Producer Judd Apatow (The 40 Year Old Virgin, etc.) seems to think so, since he gave SNL's Kristen Wiig this showcase for not-ready-for-even-after-prime-time laughs. Wiig co-wrote (with Annie Mumolo) and stars as Annie, a 30-something woman who's asked by her recently engaged best friend Lillian (Maya Rudolph) to be her maid of honor.
But it's not the best time for Annie to be handling a major responsibility. Her bakery business and her long-term relationship both recently failed, leaving her finances as precarious as her emotional state. So when another one of the bridesmaids — Helen (Rose Byrne), the wealthy wife of Lillian's fiancée's boss — starts insinuating herself into the planning, it's a bit too much for her to take.
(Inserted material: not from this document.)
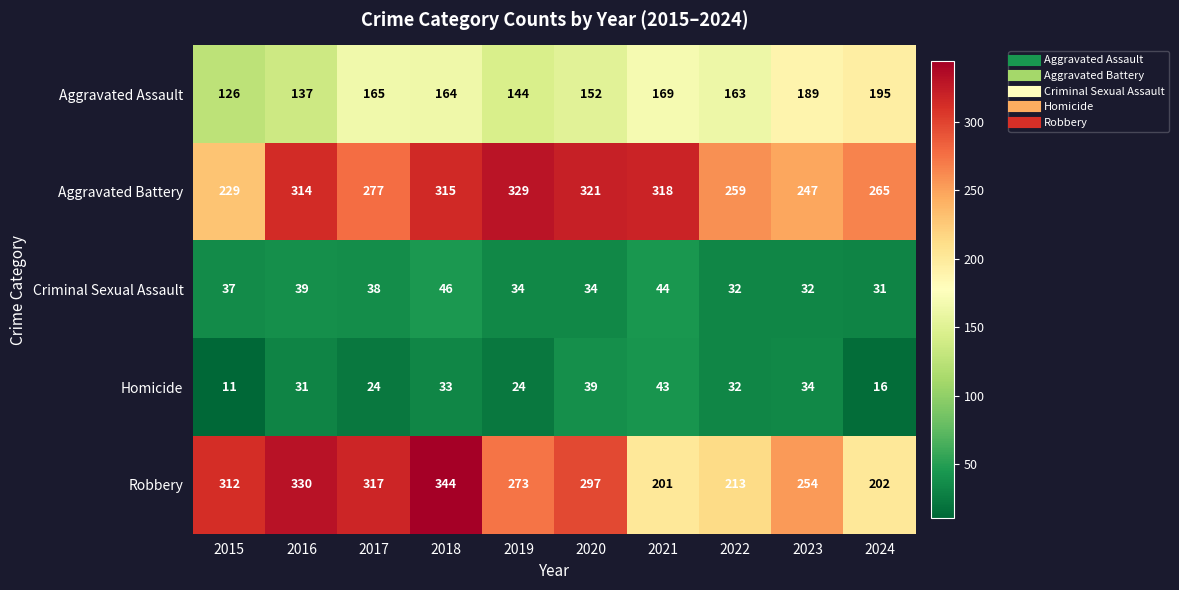

Which category has the highest value across all series?

2018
In plenty of ways, Wiig and director Paul Feig (Freaks & Geeks) stick to a successful Apatow formula. The story structure is never so rigid that it won't allow room for freelancing a randomly (and hilariously) off-color conversation. The dialogue snaps with intelligence, and while belly laughs are the meat on the menu, there's a sentimental side, here involving Annie's tentative first steps at a relationship with a good-natured Irish cop (Chris O'Dowd).
The primary point of departure from that Apatow game plan is that most of the key performers are women — and they're just as solid as any of the ensembles Apatow himself has assembled. The supporting standout is Mike & Molly's Melissa McCarthy, playing the bride's vaguely off-kilter future sister-in-law, Megan. Her inappropriate bluntness steals nearly every scene she's in.
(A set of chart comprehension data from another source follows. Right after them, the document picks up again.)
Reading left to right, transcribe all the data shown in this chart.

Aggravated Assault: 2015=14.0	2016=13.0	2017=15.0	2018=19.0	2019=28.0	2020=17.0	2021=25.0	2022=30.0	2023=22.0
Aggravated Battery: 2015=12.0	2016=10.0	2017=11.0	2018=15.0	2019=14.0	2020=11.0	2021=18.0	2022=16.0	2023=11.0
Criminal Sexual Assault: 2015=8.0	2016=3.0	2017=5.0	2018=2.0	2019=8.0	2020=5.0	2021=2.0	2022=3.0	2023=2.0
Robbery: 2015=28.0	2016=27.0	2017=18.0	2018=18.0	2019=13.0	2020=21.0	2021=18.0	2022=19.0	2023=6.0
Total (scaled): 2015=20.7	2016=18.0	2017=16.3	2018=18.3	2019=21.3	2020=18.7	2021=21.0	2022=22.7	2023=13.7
Then there's the low-key and endearingly human Wiig, who steps away from the polarizing weird characters that have been her SNL trademark. As willing as she is to look ridiculous, she's also surprisingly charming in playing a woman trying desperately to maintain her dignity at a time when she's constantly being reminded of how far she is from her dreams.
If there's a problem with Bridesmaids, it's really the same problem that typifies most Apatow-helmed projects: its willingness to indulge any comic moment leads to something more meandering than necessary. Though there's nothing inherently wrong with a two-hour-long comedy, Bridesmaids lingers primarily because the creative team won't accept the basic editing premise of sometimes needing to "murder your babies." It's funny, but not always disciplined.
Then again, maybe it's OK giving these women a little extra time to shine. Heaven knows — and Belushi's blather notwithstanding — it's been a long time coming.